GROSSZÜGIG IN DER BÜCHEREI
: Es gibt noch Berliner

Sie fragt mit ruhiger Stimme: „Wie kann ick Ihnen helfen?“

Immer wenn man denkt, dass es keine echten Berliner mehr gibt, trifft man einen. Und staunt dann oft über diesen bemerkenswerten Menschenschlag, hinter dessen ruppiger Fassade die großzügige Toleranz für menschliche Eigentümlichkeiten zu oft unbemerkt bleibt.

So wie zuletzt in der Berliner Stadtbücherei in Mitte. Diese ist über die Jahre zu einer Verwahranstalt für ältere Herren geworden. Unrasiert und mit schütter gewordenem Haar sitzen sie am Computer und studieren mit der Lupe wirre Formeln aus dem Internet. Oder sie verbergen sich hinter riesigen Buchstapeln, die sie für (wahrscheinlich vollkommen wahnsinnige) Recherchen brauchen. Vielleicht um zu beweisen, dass die Krim zu Russland gehört. Oder dass die Mauer eine Erfindung der Westpresse war.

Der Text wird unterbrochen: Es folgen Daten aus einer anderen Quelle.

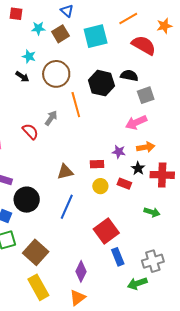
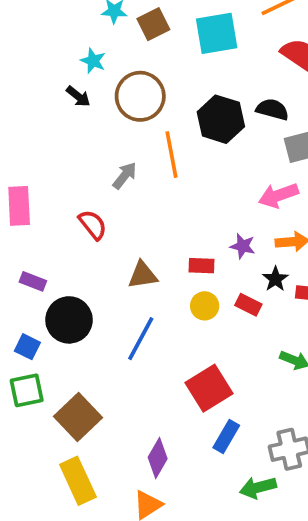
red semicircle: (30, 131) -> (93, 225), moved
blue rectangle: (118, 257) -> (226, 436), turned 48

Bei dem Kollegen, der vor mir an der Buchrückgabe steht, scheint der Realitätsverlust schon fortgeschritten. Anscheinend hat die briefliche Mahnung über ausstehende Bücher den großen, schweren Mann im Anorak nicht erreicht (mehrfach wird auf ein abgefallenes Briefkastenschild hingewiesen), und nun muss er 23 Euro Strafe zahlen. Er wird lauter und lauter; schließlich zieht er sein Handy aus der Tasche und brüllt: „Denn ruf ick eben die Polizei. Dann wern Se ja sehn.“

In vielen anderen Institutionen wäre dies der Zeitpunkt, an dem der Sicherheitsdienst den Besucher hinausbefördert. Hier aber erscheint aus dem Hintergrund eine Berliner Matrone und fragt mit ruhiger Stimme: „Wie kann ick Ihnen helfen?“ Sie nimmt den aufgebrachten Mann beiseite und erläutert ihm dabei geduldig immer wieder die Regeln. Ich höre nur noch: „Daran könn’ wir doch ooch nüscht ändern.“ Der säumige Kunde wird ruhiger. Irgendwann ist er leise verschwunden, und die anderen Männer können sich wieder ganz ihrer Lektüre widmen.